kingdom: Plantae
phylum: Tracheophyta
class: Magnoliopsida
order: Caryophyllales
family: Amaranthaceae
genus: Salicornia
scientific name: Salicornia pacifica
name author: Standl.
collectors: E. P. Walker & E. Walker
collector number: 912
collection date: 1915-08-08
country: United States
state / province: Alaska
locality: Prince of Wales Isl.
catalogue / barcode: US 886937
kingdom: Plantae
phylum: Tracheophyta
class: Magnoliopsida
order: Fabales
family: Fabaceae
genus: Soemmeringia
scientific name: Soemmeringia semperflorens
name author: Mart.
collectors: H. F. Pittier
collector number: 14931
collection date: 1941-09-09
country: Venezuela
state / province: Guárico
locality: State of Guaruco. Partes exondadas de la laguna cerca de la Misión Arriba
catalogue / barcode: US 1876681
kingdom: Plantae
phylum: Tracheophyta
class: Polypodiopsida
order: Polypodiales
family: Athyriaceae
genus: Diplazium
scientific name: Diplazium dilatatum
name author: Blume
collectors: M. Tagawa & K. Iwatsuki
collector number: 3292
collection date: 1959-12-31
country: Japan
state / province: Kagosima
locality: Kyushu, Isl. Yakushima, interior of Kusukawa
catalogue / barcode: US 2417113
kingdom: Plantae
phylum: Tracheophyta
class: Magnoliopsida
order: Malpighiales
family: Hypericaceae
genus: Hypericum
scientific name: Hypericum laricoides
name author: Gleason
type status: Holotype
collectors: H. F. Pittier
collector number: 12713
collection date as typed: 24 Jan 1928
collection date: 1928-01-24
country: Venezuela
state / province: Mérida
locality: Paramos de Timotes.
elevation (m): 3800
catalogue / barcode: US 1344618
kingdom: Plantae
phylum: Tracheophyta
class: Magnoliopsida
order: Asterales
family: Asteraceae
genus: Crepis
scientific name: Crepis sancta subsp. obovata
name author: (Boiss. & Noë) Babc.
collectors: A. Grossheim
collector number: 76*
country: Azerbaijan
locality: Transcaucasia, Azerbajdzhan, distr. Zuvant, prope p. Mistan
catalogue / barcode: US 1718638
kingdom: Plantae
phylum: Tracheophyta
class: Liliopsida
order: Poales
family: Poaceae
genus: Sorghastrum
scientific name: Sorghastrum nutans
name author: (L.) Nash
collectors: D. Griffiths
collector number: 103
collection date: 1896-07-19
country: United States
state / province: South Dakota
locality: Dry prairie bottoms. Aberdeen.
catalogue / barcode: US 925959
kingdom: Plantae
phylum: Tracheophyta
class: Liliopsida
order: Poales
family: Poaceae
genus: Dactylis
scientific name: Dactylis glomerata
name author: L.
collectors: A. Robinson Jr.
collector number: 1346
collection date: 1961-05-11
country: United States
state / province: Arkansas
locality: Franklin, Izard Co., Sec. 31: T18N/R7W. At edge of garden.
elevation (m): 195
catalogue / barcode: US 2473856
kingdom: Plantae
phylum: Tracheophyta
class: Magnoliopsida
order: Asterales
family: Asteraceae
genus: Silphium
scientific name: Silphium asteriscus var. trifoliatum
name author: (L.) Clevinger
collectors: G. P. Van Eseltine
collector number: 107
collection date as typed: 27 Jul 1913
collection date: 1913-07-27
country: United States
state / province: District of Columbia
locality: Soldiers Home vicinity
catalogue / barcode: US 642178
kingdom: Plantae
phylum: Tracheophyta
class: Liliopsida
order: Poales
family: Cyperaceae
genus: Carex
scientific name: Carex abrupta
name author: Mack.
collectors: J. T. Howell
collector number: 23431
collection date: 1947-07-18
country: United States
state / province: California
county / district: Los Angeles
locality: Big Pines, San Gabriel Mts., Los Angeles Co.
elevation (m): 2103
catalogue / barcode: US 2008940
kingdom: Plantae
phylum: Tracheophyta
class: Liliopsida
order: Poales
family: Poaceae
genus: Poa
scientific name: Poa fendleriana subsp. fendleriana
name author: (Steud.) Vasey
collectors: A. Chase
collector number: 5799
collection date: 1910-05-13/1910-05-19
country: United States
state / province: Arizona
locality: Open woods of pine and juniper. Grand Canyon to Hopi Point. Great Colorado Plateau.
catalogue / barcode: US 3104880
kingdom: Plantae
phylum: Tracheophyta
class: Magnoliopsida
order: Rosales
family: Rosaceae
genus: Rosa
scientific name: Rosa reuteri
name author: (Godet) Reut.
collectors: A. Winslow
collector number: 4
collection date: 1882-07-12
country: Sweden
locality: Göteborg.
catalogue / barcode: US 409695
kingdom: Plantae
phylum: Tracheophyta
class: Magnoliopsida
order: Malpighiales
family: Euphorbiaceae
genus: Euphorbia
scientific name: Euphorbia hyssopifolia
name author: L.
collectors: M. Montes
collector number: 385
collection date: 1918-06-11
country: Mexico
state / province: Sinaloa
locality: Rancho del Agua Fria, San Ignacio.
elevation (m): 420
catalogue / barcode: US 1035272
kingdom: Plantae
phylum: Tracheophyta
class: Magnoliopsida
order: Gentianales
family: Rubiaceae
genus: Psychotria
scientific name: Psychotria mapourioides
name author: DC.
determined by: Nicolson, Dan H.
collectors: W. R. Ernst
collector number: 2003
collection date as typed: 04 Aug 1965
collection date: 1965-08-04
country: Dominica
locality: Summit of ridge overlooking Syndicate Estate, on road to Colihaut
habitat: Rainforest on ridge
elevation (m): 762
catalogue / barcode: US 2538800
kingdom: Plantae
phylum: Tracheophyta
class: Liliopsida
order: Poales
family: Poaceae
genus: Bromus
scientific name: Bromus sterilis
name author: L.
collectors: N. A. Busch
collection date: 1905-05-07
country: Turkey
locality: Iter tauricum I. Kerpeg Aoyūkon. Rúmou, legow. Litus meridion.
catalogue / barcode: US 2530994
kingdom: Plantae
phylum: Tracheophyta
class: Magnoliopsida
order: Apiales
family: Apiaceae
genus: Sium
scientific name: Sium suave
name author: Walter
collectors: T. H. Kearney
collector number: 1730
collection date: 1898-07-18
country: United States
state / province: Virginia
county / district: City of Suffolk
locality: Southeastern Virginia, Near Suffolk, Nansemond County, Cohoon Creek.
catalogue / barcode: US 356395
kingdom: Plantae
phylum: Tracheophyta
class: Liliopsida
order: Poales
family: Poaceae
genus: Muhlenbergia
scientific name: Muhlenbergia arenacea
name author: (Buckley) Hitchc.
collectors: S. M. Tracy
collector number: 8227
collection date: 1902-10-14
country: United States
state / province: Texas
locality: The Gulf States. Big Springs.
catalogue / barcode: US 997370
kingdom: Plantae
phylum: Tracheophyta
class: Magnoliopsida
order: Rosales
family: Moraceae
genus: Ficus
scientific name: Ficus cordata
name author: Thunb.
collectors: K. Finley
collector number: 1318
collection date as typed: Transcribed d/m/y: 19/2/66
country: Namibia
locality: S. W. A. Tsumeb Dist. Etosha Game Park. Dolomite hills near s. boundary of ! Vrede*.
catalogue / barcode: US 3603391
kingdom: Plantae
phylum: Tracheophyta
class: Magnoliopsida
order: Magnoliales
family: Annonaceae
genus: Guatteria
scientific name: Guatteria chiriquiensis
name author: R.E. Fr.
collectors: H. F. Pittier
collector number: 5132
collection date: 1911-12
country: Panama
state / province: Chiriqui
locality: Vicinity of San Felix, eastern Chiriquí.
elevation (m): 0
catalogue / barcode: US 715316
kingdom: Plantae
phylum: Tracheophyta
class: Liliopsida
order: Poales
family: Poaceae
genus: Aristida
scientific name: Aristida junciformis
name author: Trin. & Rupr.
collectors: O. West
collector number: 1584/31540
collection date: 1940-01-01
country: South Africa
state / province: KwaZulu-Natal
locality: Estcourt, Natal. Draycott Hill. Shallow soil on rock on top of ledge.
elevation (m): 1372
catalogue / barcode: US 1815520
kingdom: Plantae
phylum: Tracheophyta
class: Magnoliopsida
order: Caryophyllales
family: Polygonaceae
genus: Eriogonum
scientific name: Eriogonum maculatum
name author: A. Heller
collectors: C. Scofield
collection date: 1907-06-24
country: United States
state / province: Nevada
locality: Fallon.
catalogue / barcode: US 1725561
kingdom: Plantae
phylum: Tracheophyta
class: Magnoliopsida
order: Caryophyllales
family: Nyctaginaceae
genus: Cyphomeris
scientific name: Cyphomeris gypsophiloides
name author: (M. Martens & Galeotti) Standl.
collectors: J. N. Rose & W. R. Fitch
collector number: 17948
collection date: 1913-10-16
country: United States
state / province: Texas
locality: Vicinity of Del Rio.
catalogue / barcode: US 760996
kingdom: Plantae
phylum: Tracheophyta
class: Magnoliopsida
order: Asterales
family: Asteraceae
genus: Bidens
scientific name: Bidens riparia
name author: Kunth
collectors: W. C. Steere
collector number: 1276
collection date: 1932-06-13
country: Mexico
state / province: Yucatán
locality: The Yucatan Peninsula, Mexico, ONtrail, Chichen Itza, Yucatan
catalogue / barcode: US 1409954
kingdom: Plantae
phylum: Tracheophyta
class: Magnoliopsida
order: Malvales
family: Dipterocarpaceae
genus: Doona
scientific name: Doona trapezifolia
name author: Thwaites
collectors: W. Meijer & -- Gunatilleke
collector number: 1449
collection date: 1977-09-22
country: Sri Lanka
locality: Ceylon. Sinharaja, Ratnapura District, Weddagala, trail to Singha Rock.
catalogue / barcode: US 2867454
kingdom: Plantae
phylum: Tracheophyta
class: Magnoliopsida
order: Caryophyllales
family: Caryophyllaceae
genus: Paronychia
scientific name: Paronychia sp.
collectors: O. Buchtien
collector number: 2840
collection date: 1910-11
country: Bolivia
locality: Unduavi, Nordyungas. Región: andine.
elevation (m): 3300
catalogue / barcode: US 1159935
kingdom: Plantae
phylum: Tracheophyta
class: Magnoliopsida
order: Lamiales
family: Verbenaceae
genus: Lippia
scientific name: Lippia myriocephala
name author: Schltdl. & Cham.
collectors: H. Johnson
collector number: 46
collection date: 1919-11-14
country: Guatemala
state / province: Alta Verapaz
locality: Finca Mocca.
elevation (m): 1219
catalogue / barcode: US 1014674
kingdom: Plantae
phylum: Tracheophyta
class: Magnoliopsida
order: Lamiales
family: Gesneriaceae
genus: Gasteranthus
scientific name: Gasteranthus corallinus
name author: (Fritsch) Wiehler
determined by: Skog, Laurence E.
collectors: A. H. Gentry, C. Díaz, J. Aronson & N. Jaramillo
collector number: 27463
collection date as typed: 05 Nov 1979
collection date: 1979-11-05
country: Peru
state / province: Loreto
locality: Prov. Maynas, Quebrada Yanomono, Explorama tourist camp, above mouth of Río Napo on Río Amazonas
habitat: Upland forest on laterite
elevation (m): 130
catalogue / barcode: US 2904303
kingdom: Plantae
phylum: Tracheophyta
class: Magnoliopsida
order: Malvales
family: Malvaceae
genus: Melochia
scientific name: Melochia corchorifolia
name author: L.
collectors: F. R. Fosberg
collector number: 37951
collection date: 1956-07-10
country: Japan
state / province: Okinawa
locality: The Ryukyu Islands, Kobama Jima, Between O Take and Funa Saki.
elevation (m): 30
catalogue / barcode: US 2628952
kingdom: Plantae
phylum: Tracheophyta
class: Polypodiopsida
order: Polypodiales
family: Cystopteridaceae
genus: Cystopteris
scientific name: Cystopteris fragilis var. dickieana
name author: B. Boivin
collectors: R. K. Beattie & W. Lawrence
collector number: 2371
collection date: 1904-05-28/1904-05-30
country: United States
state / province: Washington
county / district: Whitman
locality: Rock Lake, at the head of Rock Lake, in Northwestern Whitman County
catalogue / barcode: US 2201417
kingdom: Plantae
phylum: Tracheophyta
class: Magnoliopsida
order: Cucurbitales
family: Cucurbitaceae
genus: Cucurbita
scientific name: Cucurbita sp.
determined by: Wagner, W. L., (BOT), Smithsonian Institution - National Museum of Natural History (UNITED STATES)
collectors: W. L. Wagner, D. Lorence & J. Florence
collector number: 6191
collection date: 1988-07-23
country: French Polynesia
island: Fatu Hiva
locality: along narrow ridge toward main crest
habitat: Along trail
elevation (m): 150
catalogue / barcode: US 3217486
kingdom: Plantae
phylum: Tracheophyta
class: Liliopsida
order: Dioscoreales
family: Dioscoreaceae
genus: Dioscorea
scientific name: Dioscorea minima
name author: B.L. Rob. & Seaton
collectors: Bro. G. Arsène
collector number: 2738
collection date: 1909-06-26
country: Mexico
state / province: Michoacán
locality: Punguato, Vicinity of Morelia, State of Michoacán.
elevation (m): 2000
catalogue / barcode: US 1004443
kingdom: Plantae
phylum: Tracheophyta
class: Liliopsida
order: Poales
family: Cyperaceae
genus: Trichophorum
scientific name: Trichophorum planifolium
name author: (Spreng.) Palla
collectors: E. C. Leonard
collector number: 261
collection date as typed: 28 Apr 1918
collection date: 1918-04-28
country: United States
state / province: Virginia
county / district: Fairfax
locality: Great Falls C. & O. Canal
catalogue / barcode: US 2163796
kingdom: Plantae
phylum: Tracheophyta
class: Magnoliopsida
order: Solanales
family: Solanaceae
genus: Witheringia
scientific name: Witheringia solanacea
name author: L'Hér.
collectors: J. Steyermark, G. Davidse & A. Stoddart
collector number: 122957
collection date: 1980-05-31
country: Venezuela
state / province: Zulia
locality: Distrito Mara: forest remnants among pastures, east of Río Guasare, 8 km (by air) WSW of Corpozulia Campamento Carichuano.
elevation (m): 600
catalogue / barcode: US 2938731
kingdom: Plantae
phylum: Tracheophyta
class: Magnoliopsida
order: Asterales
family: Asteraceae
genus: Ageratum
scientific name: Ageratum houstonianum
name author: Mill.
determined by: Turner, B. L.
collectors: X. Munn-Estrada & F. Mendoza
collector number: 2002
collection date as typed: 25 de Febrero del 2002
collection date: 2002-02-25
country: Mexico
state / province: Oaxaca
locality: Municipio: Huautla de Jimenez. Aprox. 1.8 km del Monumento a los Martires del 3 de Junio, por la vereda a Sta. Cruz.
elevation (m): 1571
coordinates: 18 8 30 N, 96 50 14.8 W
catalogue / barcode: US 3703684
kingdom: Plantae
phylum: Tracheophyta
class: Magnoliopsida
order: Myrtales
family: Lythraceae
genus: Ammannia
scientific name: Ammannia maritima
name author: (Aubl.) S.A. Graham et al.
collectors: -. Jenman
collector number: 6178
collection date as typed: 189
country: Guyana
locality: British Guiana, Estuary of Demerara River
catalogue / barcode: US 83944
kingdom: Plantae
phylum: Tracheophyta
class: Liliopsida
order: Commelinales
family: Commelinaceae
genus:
────
- [THE REQUEST]:
Convert the lines above, from the line holding "name author: (Steud.) Vasey" through the line holding "scientific name: Euphorbia hyssopifolia", inclusive, into a Markdown table with columns "n" and "Line". Number each line and omit any blank lines.

- [FINISHED EXERCISE]:
| n | Line |
|---|---|
| 1 | name author: (Steud.) Vasey |
| 2 | collectors: A. Chase |
| 3 | collector number: 5799 |
| 4 | collection date: 1910-05-13/1910-05-19 |
| 5 | country: United States |
| 6 | state / province: Arizona |
| 7 | locality: Open woods of pine and juniper. Grand Canyon to Hopi Point. Great Colorado Plateau. |
| 8 | catalogue / barcode: US 3104880 |
| 9 | kingdom: Plantae |
| 10 | phylum: Tracheophyta |
| 11 | class: Magnoliopsida |
| 12 | order: Rosales |
| 13 | family: Rosaceae |
| 14 | genus: Rosa |
| 15 | scientific name: Rosa reuteri |
| 16 | name author: (Godet) Reut. |
| 17 | collectors: A. Winslow |
| 18 | collector number: 4 |
| 19 | collection date: 1882-07-12 |
| 20 | country: Sweden |
| 21 | locality: Göteborg. |
| 22 | catalogue / barcode: US 409695 |
| 23 | kingdom: Plantae |
| 24 | phylum: Tracheophyta |
| 25 | class: Magnoliopsida |
| 26 | order: Malpighiales |
| 27 | family: Euphorbiaceae |
| 28 | genus: Euphorbia |
| 29 | scientific name: Euphorbia hyssopifolia |